SUARA PEMBACA

Mempertanyakan Surat Edaran Pengaturan Suara Adzan

Di tengah panasnya kasus Wadas, kelangkaan minyak goreng dan JHT masyarakat dikejutkan kembali dengan pernyataan Menteri Agama (Menag) yang menganalogikan suara adzan dengan gonggongan anjing. Selain itu Menag juga mengeluarkan surat edaran terkait pengaturan suara adzan tersebut.

Dikutip Haluan Padang dari tayangan video sejumlah akun media sosial, Kamis, 24 Februari 2022, Yaqut Cholil Qoumas mengatakan, pemerintah tidak melarang penggunaan sepiker, tetapi diatur biar tidak mengganggu lingkungan sekitar.

“Rumah ibadah umat muslim itu membunyikan toa, sehari lima kali dengan kenceng-kenceng secara bersamaan, itu rasanya bagaimana,” katanya di awal video diunggah akun Instagram @bela_rakyat88

Yaqut memberi contoh yang menurut dia paling sederhana dalam kehidupan bermasyarakat dan bertetangga.

“Misalnya saja kita hidup di masyarakat dalam satu komplek, kanan kiri depan belakang memelihara anjing semua, kemudian menggonggong dalam waktu bersamaan misalnya, kita terganggu enggak ?” kata dia seperti dilansir harianhaluan.com.

Tak ayal pernyataan Menag ini menimbulkan tanda tanya di masyarakat. Tak hanya tokoh agama bahkan masyarakat yang beragama non-muslim juga banyak mempertanyakan aturan tersebut.

Ketua Komisi VIII DPR RI, Yandri Susanto, menanggapi Surat Edaran Nomor 5 Tahun 2022 tentang Pedoman Penggunaan Pengeras Suara di Masjid dan Mushala yang dikeluarkan Menteri Agama (Menag). Menurutnya pengaturan tersebut tak bisa digeneralisasi diterapkan di seluruh daerah.

“Memang saya mengkritik juga, surat edaran itu tidak bisa digeneralisir, tidak bisa dia diperlakukan dari Sabang sampai Merauke. Ada daerah-daerah tertentu memang suara adzan itu nggak bisa diatur-atur, atau bahkan di Sumatera itu kan rumahnya jauh-jauh, kalau cuma 100 dB (desibel) enggak akan kedengaran,” kata Yandri, di Kompleks Parlemen Senayan, Jakarta, Jumat (25/2).

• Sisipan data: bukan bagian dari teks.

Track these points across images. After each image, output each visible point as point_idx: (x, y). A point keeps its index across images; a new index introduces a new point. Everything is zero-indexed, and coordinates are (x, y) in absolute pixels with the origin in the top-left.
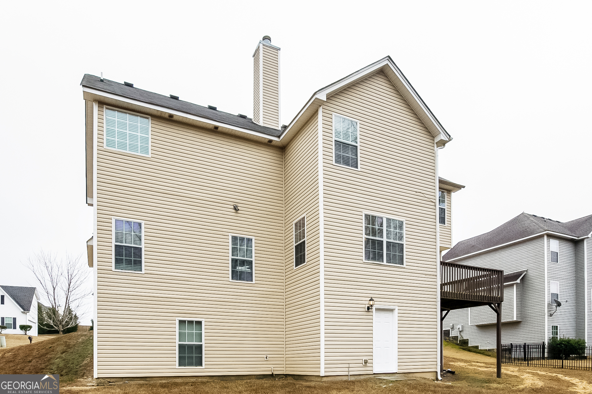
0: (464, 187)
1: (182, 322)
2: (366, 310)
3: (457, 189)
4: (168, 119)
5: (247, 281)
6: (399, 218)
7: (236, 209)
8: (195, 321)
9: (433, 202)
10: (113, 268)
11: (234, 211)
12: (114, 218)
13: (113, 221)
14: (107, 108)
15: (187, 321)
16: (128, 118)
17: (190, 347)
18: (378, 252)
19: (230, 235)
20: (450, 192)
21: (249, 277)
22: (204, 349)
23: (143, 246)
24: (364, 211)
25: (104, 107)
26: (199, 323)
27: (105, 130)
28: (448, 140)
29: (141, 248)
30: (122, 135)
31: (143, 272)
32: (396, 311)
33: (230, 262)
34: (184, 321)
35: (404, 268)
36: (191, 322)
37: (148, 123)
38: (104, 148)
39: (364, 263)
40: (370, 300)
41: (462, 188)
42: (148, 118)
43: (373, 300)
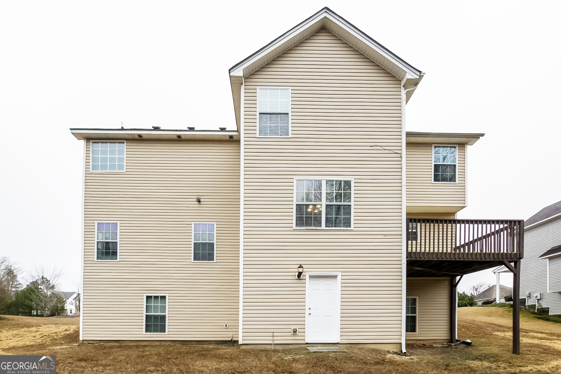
0: (483, 135)
1: (148, 298)
2: (297, 277)
3: (474, 139)
4: (139, 139)
5: (209, 261)
6: (345, 178)
7: (199, 201)
8: (154, 296)
9: (398, 153)
10: (95, 259)
11: (197, 203)
12: (96, 222)
13: (96, 225)
14: (93, 143)
15: (153, 296)
16: (108, 146)
17: (156, 317)
18: (314, 217)
19: (192, 224)
20: (465, 145)
21: (210, 257)
22: (167, 318)
23: (118, 241)
24: (295, 177)
25: (91, 142)
26: (163, 298)
27: (91, 158)
28: (418, 77)
29: (117, 242)
30: (104, 160)
31: (118, 260)
32: (339, 278)
33: (193, 246)
34: (151, 297)
35: (352, 231)
36: (156, 297)
37: (124, 146)
38: (90, 171)
39: (295, 230)
40: (299, 267)
41: (480, 137)
42: (123, 143)
43: (302, 267)
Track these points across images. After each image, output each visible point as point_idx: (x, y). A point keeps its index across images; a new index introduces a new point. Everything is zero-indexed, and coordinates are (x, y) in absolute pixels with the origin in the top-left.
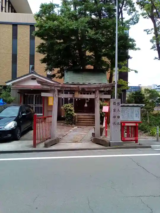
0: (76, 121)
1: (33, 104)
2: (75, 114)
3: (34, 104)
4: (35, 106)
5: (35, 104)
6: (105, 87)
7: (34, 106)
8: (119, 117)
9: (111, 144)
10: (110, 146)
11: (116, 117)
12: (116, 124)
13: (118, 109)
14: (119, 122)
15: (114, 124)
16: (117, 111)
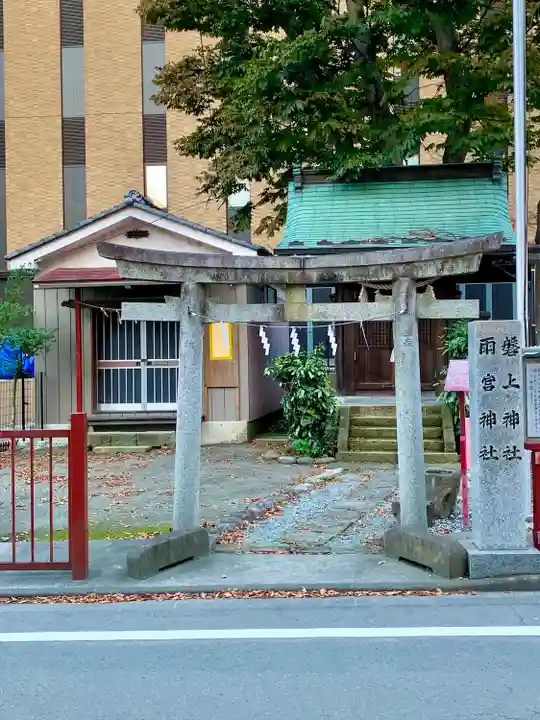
0: (343, 436)
1: (138, 356)
2: (341, 401)
3: (144, 355)
4: (149, 364)
5: (149, 355)
6: (446, 260)
7: (144, 368)
8: (513, 419)
9: (471, 565)
10: (466, 574)
11: (500, 421)
12: (497, 458)
13: (510, 375)
14: (515, 447)
15: (489, 455)
16: (505, 387)
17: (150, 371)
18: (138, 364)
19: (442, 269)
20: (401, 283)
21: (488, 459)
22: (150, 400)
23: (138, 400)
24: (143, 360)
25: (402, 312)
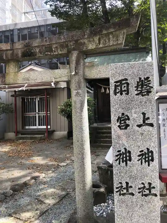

Dia juga mengingatkan agar jangan sampai surat edaran tersebut memunculkan konflik horizontal. Karena itu dirinya meminta agar Kementerian Agama mengevaluasi agar tidak menggeneralisasi aturan tersebut.

“Jangan digeneralisir semua persoalan dan saya meyakini ini tidak bisa dilakukan secara keseluruhan. Misalnya di Sumbar, di Aceh di kantong-kantong pondok pesantren, itu sudah menjadi budaya, sudah menjadi kearifan lokal. Tapi misalnya di Bali, di Sulut, di NTT di Papua, itu sudah bagus kok toleransinya,” ujarnya.